How about financial wealth? Financial well-being and independence are clearly important to me, but I don’t believe there’s only one way to get there. Yes, if you want to get extremely rich, then probably you should own huge equity and run a business, but what about others who don’t fancy that life? I’m pretty sure there are people like me who are okay just living reasonably well (it’s relative for each person). Most VCs claim (for obvious reasons) that the fastest way to get rich is by starting a startup. There is also another side of the argument that claims the opposite—that working in big tech companies might be a wiser choice financially.
I’ve been working remotely for four years now, and I know that working alone can make you lonely. Eventually, you need to socialize with people and co-workers. If I work on my own business alone, I won’t have co-workers until I hire them. Getting to the point where I can hire a team might take years or even longer. And I know there are supportive online communities that I can participate in, but I don’t think they provide the same value as in-person networks do. How hard is it to build a social network when you work by yourself full time?
One of the things that I care a lot about is my rate of learning. I’m pretty sure that building a business exposes you to a broader domain of problems that you otherwise wouldn’t have access to when working for someone else. It’s an incredible opportunity to learn about a lot of things. How can we accelerate our growth while working in a company? If it’s too slow compared to starting a startup, is that reason enough to quit working in a company?

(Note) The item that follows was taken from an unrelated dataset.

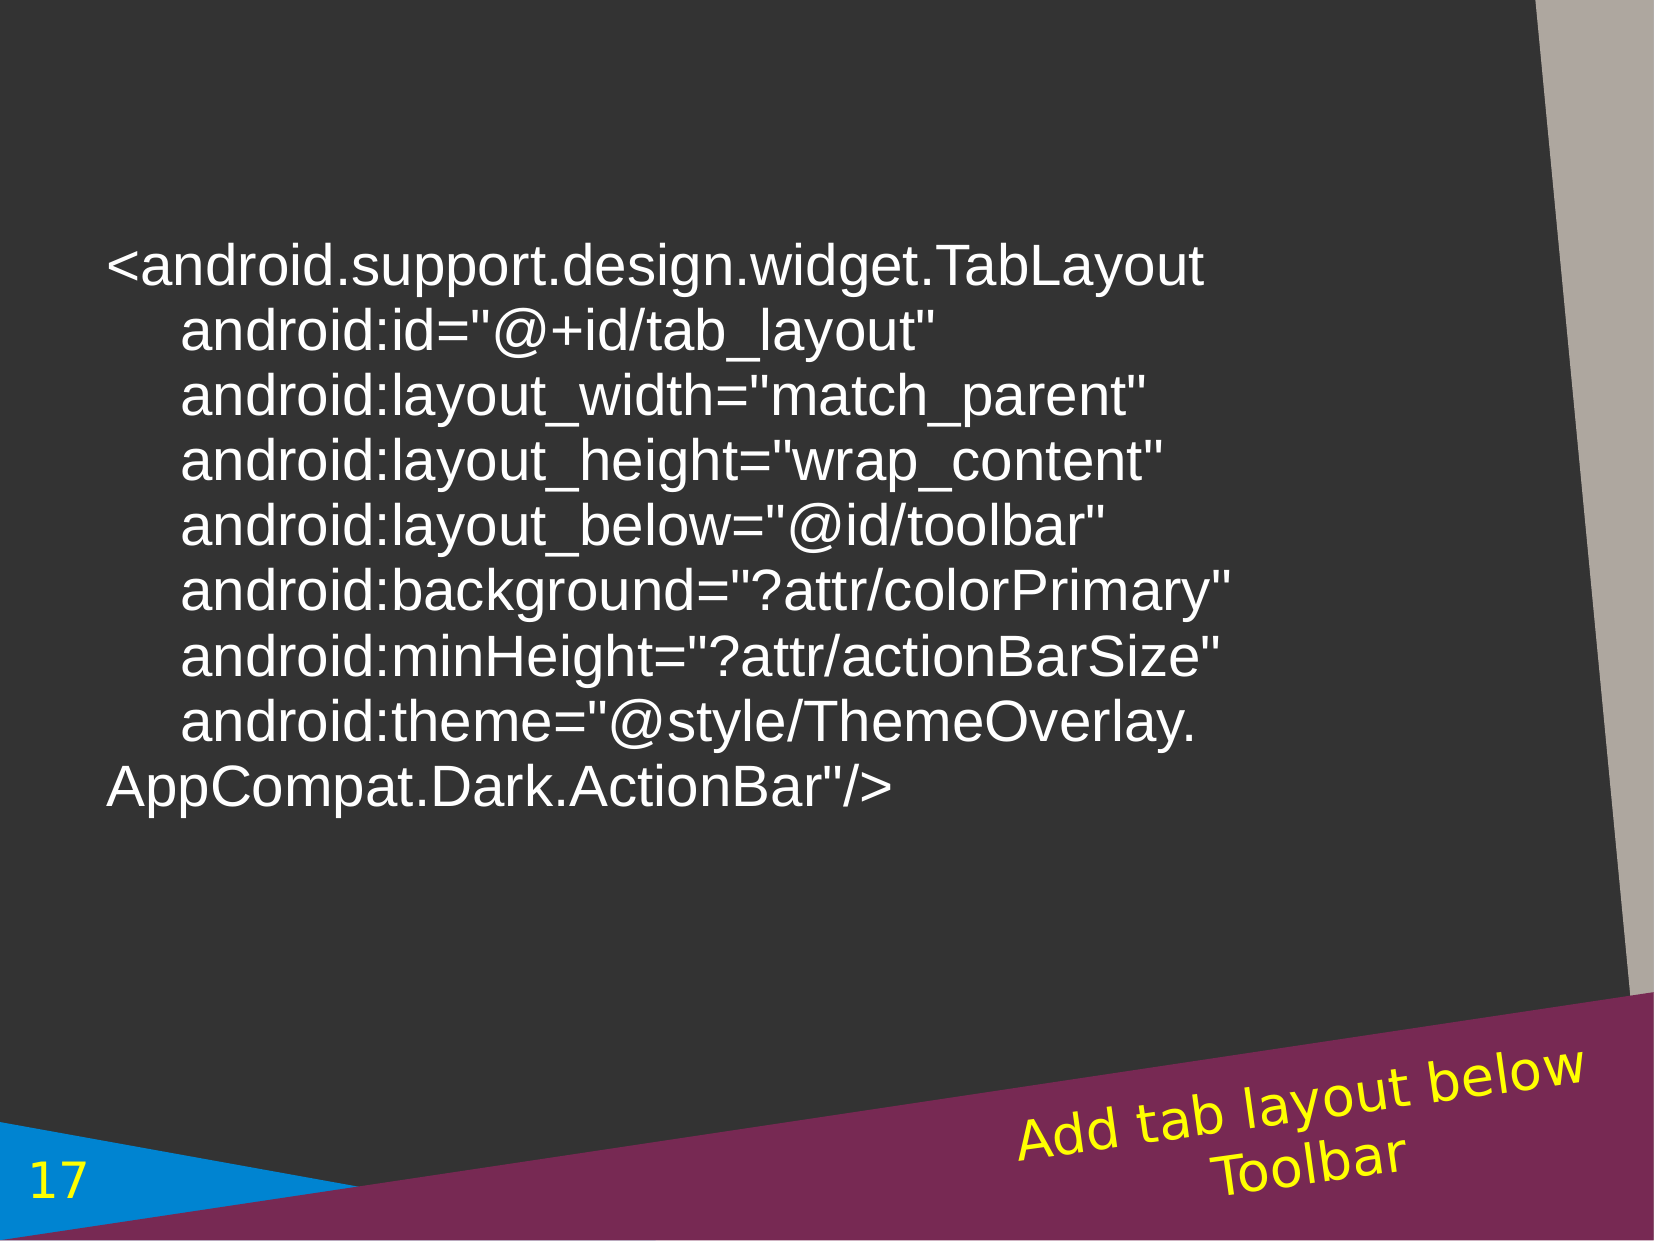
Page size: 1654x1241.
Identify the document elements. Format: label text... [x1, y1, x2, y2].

Of course, there are many other metrics you can measure this argument against. However, I’ve tried to focus on the metrics that are somewhat important to me. I’m pretty sure that with the rise of the passion economy, we will change the way we work. Maybe in ten years, all my questions here will no longer be relevant because there will be one definite solution. In any case, I do want to believe that we can build an economy where we can make a living through our passion. It could be writing, building websites, or teaching online.
They say we should think a lot about what we want to work on. If that’s true, maybe this was my humble attempt.